§ **What the exercise asks**: Everything from the first line of the records below through the line containing "## Environment Variables" is to be retyped exactly; leave out the rest.

§ **Recorded information**:

·····

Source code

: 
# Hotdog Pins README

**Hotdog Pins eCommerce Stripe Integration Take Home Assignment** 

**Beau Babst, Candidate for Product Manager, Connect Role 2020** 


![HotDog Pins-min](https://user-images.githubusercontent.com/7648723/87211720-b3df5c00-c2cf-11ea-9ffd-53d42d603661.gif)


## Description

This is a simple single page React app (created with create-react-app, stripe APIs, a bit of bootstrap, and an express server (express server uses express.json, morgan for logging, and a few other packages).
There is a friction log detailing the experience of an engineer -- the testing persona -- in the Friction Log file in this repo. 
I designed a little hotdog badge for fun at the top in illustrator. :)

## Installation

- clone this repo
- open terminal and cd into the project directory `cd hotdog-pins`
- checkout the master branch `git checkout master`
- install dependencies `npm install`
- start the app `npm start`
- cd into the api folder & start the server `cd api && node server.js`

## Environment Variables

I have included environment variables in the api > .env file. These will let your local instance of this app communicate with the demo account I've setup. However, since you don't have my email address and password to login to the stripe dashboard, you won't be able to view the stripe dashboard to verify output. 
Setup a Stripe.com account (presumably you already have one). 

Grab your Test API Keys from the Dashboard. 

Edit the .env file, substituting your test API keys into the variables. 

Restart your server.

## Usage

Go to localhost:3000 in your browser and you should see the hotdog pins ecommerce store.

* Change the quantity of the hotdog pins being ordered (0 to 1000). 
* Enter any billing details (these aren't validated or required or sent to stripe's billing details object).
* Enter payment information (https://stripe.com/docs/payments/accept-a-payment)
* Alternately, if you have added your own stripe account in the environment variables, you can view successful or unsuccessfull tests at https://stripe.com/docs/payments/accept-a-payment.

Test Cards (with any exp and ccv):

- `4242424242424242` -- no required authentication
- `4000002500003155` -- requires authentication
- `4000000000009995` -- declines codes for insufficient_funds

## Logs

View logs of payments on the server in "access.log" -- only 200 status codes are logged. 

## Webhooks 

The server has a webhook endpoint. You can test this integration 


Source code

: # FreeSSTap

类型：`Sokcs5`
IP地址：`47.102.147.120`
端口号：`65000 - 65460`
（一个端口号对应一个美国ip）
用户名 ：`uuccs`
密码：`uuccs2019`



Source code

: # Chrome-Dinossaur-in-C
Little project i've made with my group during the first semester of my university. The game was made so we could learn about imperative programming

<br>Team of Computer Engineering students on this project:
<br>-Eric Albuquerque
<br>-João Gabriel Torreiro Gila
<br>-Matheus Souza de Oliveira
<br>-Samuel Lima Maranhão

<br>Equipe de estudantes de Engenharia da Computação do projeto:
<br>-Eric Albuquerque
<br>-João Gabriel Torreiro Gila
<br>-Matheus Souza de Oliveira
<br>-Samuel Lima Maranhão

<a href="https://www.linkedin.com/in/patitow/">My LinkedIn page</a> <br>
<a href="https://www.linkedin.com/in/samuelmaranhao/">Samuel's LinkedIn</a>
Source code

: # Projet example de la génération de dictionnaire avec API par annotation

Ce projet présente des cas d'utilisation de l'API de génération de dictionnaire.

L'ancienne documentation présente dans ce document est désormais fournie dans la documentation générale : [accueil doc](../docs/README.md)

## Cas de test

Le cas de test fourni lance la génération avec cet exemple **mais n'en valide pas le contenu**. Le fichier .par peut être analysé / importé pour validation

·····

§ **Written answer**:
Source code

: 
# Hotdog Pins README

**Hotdog Pins eCommerce Stripe Integration Take Home Assignment** 

**Beau Babst, Candidate for Product Manager, Connect Role 2020** 


![HotDog Pins-min](https://user-images.githubusercontent.com/7648723/87211720-b3df5c00-c2cf-11ea-9ffd-53d42d603661.gif)


## Description

This is a simple single page React app (created with create-react-app, stripe APIs, a bit of bootstrap, and an express server (express server uses express.json, morgan for logging, and a few other packages).
There is a friction log detailing the experience of an engineer -- the testing persona -- in the Friction Log file in this repo. 
I designed a little hotdog badge for fun at the top in illustrator. :)

## Installation

- clone this repo
- open terminal and cd into the project directory `cd hotdog-pins`
- checkout the master branch `git checkout master`
- install dependencies `npm install`
- start the app `npm start`
- cd into the api folder & start the server `cd api && node server.js`

## Environment Variables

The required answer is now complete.